## What is being asked
Reproduce the text of the records word for word, starting at the beginning and ending with the line that contains "your mattress and avoid costly replacements.", including that line. Leave the pictures out of your answer.

Saved entries:
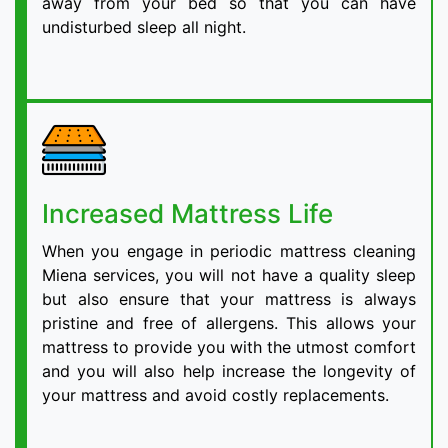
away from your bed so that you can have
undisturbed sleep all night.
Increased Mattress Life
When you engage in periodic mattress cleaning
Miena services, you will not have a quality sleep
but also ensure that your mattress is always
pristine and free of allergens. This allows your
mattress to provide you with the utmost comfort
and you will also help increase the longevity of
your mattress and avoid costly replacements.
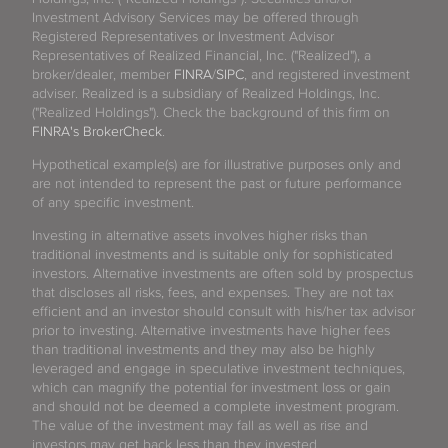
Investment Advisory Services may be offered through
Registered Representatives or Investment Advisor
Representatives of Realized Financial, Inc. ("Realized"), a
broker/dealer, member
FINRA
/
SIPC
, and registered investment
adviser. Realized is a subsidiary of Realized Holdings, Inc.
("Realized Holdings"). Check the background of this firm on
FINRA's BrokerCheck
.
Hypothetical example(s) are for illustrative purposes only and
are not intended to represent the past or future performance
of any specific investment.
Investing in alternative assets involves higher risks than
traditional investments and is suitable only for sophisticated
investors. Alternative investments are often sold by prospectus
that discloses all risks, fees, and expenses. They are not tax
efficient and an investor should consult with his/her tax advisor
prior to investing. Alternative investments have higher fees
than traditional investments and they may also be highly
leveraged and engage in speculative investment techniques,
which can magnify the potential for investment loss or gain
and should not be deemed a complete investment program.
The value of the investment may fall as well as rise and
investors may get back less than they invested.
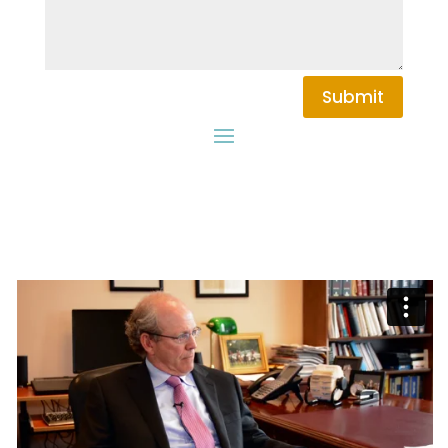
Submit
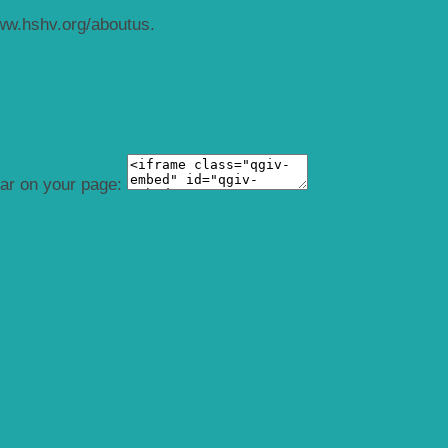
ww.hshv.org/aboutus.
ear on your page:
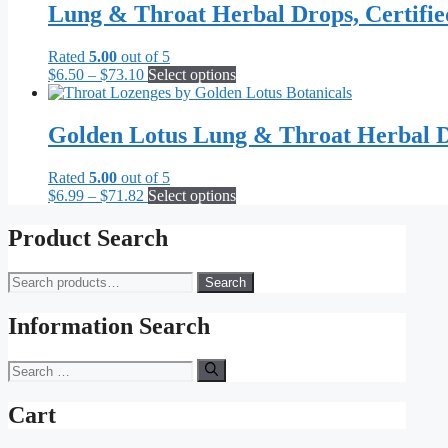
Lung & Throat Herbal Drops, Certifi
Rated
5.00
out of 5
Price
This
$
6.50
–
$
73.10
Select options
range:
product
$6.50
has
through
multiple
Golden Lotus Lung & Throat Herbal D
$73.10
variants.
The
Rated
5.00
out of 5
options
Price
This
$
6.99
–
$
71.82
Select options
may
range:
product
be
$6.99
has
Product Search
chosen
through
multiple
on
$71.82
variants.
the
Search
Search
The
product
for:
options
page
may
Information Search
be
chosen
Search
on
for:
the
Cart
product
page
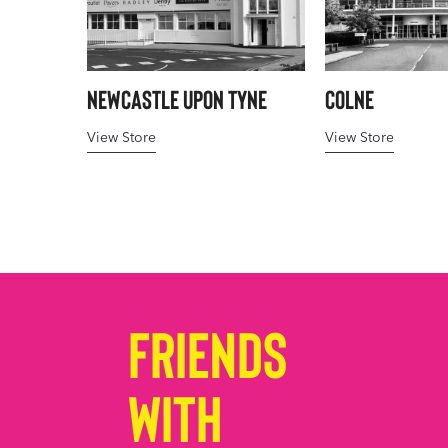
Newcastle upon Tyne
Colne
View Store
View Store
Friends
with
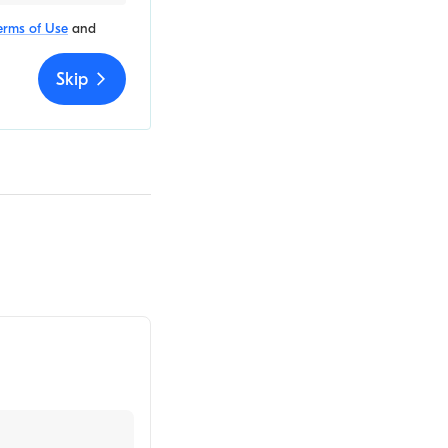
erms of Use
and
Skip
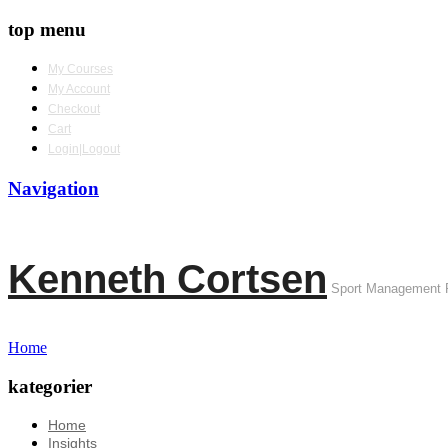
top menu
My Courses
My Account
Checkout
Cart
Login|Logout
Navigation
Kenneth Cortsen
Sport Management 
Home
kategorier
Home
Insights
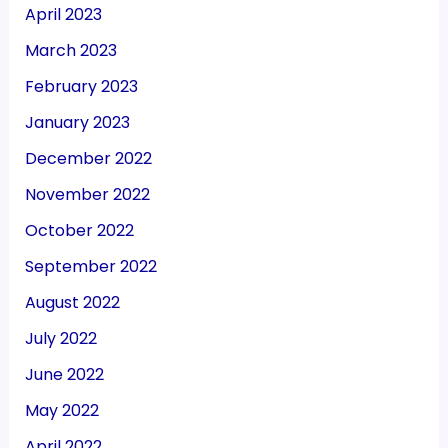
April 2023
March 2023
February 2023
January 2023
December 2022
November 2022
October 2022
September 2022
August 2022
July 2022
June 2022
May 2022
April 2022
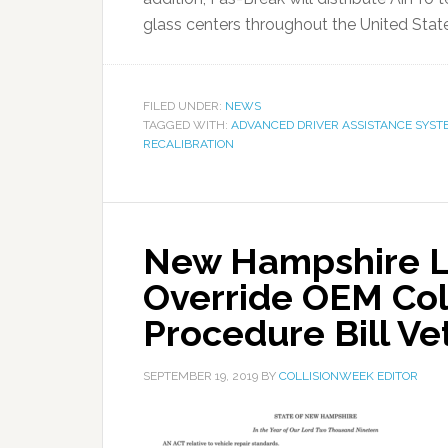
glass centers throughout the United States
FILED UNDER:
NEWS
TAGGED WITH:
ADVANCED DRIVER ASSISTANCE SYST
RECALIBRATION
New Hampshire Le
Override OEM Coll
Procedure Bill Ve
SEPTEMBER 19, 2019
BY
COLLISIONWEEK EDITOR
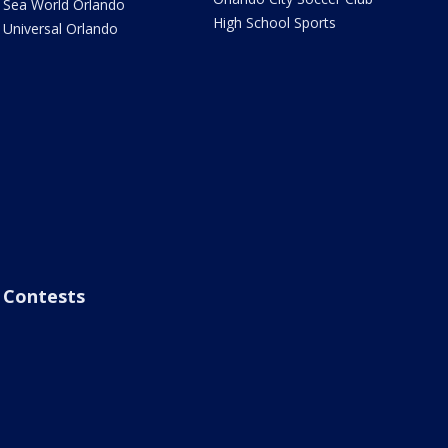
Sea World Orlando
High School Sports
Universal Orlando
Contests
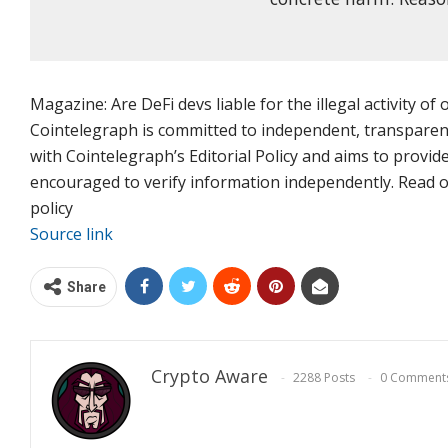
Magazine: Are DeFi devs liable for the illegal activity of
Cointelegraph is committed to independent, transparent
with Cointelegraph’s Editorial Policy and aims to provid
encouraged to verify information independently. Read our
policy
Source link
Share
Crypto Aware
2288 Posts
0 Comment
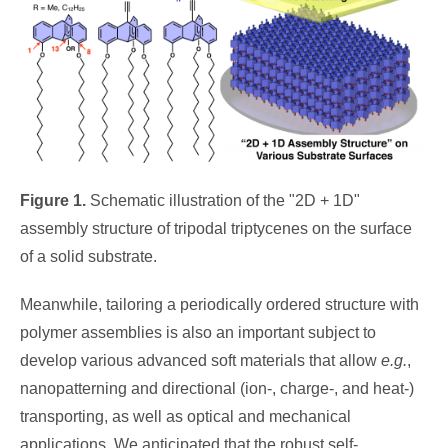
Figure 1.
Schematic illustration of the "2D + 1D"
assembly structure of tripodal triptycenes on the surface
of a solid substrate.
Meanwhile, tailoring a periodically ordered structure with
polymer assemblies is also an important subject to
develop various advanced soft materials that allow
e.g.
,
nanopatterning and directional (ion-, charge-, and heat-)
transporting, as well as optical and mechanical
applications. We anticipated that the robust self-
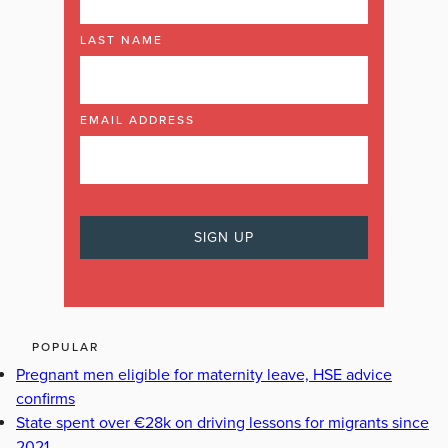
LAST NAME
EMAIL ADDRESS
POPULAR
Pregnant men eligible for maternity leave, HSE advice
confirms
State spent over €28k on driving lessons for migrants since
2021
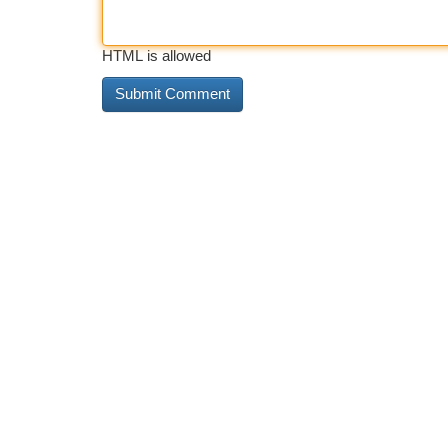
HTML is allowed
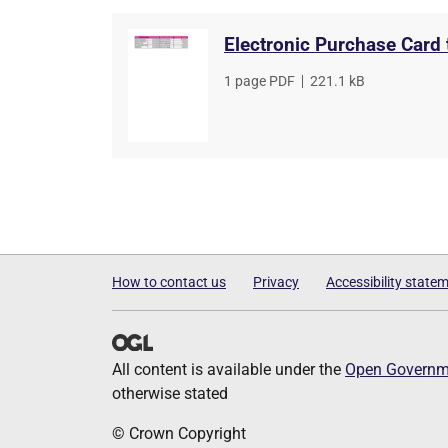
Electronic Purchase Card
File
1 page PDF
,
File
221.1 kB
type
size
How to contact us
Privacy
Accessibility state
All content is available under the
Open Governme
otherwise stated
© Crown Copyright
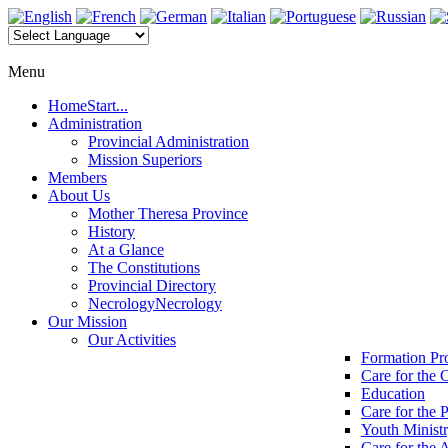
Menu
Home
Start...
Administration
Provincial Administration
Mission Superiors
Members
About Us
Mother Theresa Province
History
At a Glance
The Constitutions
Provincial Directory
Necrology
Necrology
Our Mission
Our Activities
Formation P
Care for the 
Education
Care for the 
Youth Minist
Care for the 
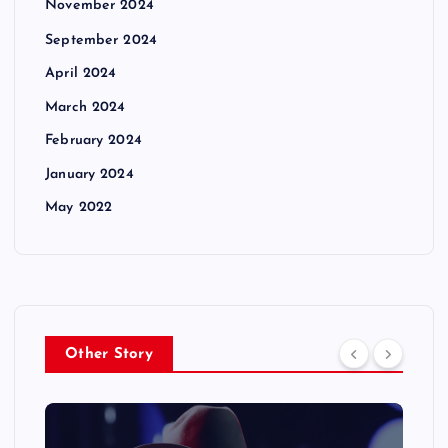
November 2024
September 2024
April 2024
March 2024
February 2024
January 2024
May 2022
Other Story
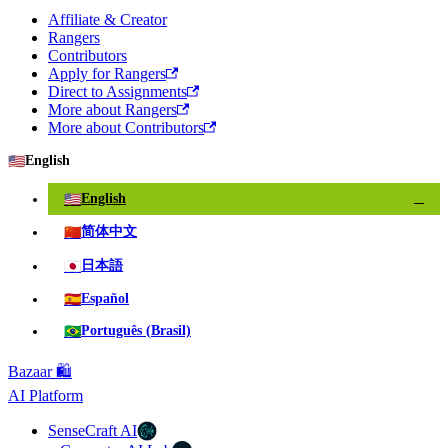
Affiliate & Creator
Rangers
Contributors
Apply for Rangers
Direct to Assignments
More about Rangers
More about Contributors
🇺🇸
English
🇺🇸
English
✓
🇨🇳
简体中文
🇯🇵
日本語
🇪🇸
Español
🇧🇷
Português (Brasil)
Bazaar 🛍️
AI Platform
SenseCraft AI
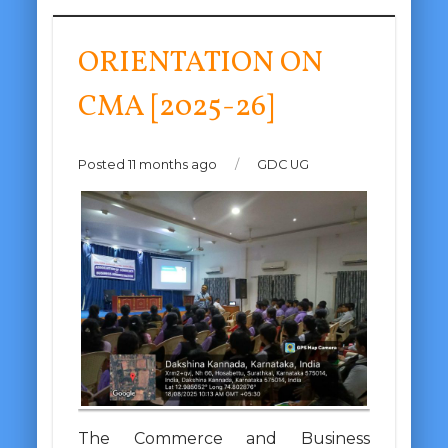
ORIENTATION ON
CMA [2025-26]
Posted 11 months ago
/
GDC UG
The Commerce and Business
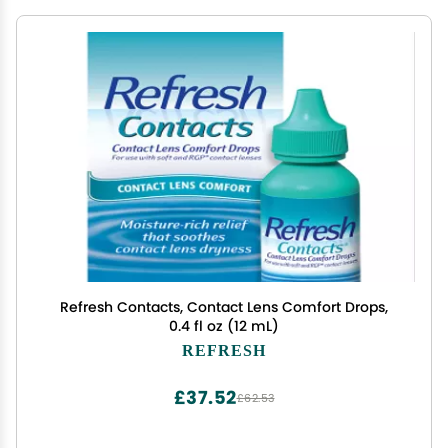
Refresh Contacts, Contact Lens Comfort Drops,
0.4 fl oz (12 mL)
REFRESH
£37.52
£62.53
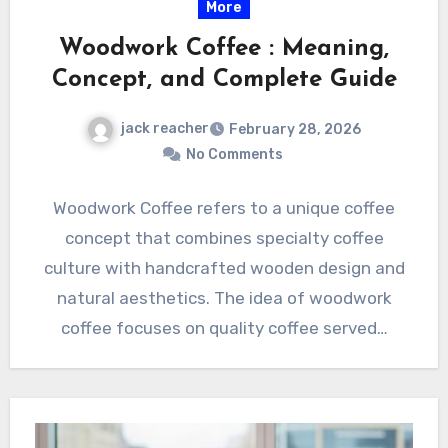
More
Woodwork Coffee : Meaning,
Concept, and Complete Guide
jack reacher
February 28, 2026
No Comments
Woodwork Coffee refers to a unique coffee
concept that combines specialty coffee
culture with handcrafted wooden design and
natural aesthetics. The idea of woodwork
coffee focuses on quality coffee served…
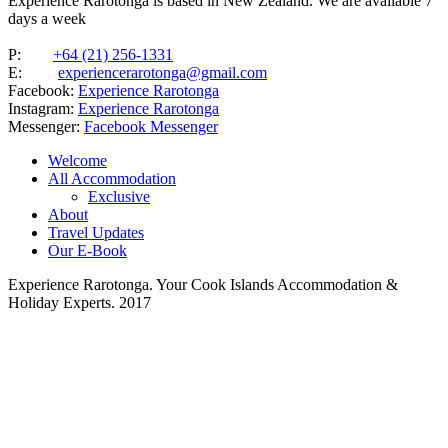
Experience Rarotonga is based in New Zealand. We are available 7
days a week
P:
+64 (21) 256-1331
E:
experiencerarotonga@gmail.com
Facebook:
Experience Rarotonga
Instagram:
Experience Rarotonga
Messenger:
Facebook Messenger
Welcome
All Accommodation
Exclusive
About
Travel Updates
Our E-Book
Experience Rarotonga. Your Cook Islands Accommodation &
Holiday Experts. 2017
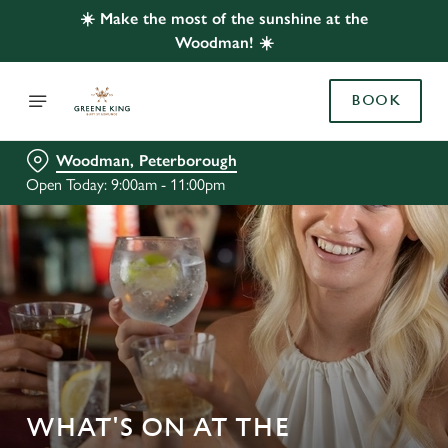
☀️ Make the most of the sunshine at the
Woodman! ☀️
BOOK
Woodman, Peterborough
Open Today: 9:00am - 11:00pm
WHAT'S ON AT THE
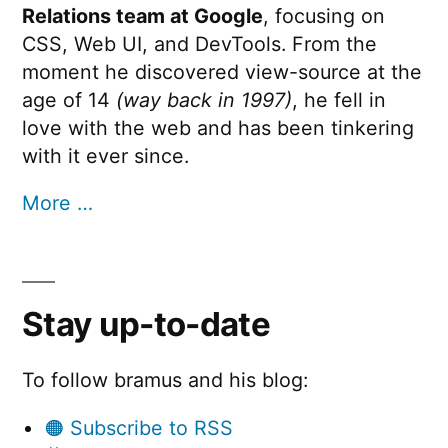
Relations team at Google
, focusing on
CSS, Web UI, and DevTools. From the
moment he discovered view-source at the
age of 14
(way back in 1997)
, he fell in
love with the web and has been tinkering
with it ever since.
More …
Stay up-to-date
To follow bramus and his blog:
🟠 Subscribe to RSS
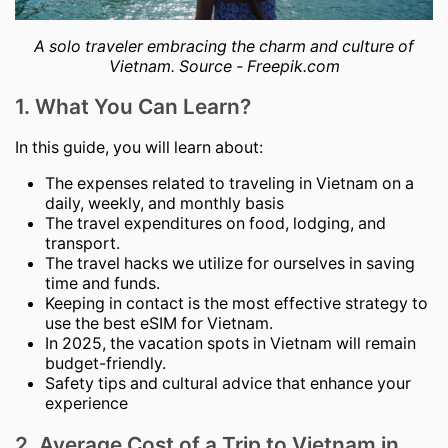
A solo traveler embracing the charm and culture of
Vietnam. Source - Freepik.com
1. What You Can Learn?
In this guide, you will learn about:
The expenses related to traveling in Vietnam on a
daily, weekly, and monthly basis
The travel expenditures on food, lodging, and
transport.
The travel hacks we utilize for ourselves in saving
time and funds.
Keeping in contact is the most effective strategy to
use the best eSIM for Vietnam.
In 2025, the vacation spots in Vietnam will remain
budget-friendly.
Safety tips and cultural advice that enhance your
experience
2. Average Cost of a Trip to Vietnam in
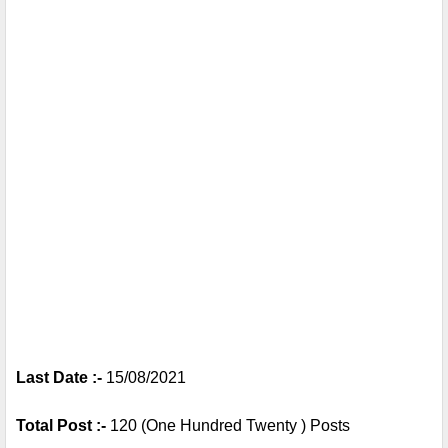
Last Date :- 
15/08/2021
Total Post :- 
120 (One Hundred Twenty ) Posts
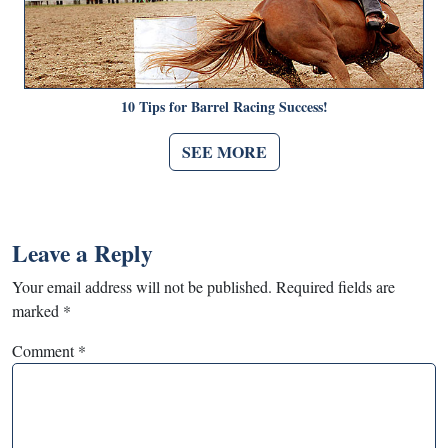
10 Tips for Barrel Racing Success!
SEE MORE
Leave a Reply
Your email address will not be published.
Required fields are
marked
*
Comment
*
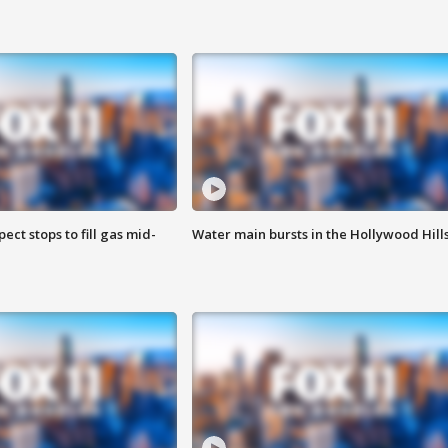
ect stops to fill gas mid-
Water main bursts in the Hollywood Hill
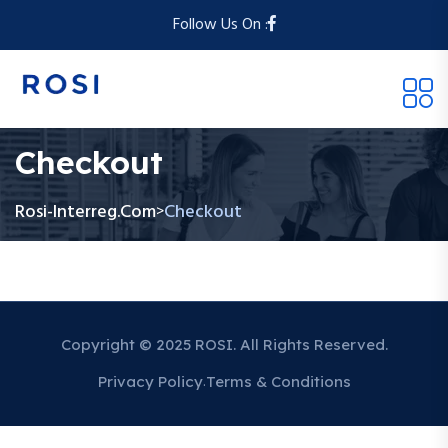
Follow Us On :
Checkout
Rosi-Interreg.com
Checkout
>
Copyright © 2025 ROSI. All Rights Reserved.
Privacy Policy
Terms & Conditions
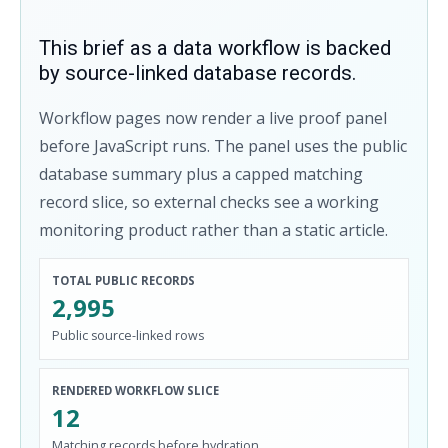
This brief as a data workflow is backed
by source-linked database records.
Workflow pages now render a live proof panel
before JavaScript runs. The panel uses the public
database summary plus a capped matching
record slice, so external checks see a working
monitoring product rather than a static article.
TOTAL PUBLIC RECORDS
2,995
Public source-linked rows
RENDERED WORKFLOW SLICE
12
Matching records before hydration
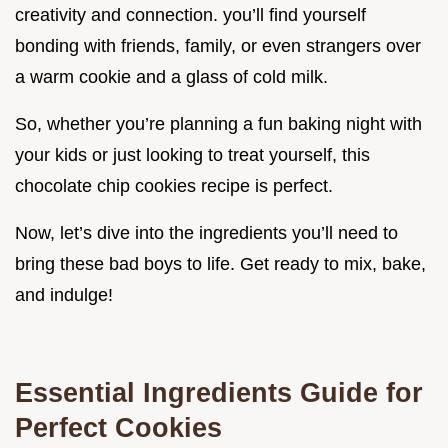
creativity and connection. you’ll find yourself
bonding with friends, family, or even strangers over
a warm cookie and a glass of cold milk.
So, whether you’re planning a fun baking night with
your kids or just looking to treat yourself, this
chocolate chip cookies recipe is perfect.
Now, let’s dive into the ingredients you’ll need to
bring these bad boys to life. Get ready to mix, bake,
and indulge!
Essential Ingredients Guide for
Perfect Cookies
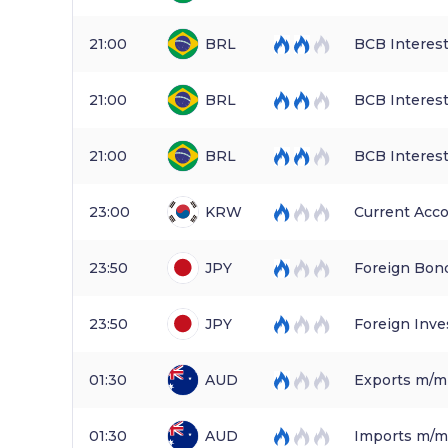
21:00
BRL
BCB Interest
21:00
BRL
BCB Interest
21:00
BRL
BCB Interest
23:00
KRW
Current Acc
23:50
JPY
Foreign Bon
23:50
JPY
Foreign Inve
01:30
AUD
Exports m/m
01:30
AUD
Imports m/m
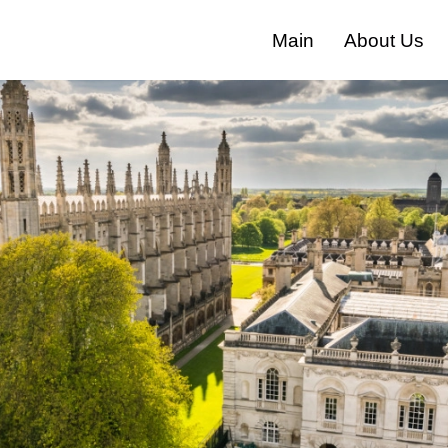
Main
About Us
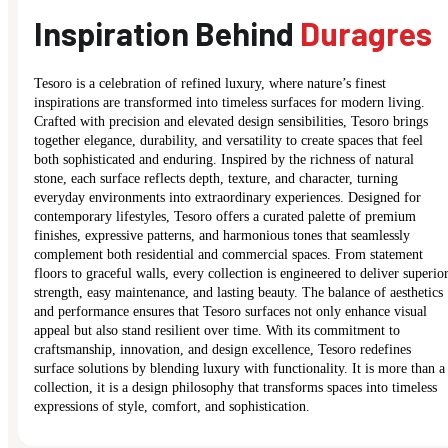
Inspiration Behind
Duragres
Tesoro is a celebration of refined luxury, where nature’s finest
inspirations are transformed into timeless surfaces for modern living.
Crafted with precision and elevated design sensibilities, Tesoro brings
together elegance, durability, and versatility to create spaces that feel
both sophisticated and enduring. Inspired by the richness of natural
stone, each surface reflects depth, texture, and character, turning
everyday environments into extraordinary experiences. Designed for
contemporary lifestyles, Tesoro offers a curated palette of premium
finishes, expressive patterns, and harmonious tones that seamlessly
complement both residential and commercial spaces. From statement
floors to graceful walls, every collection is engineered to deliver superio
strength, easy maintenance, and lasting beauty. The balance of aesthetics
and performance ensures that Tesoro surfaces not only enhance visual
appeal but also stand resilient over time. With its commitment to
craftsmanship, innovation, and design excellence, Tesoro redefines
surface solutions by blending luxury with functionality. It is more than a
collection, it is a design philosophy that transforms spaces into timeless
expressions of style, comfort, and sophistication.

## Your solution
away from your bed so that you can have
undisturbed sleep all night.
Increased Mattress Life
When you engage in periodic mattress cleaning
Miena services, you will not have a quality sleep
but also ensure that your mattress is always
pristine and free of allergens. This allows your
mattress to provide you with the utmost comfort
and you will also help increase the longevity of
your mattress and avoid costly replacements.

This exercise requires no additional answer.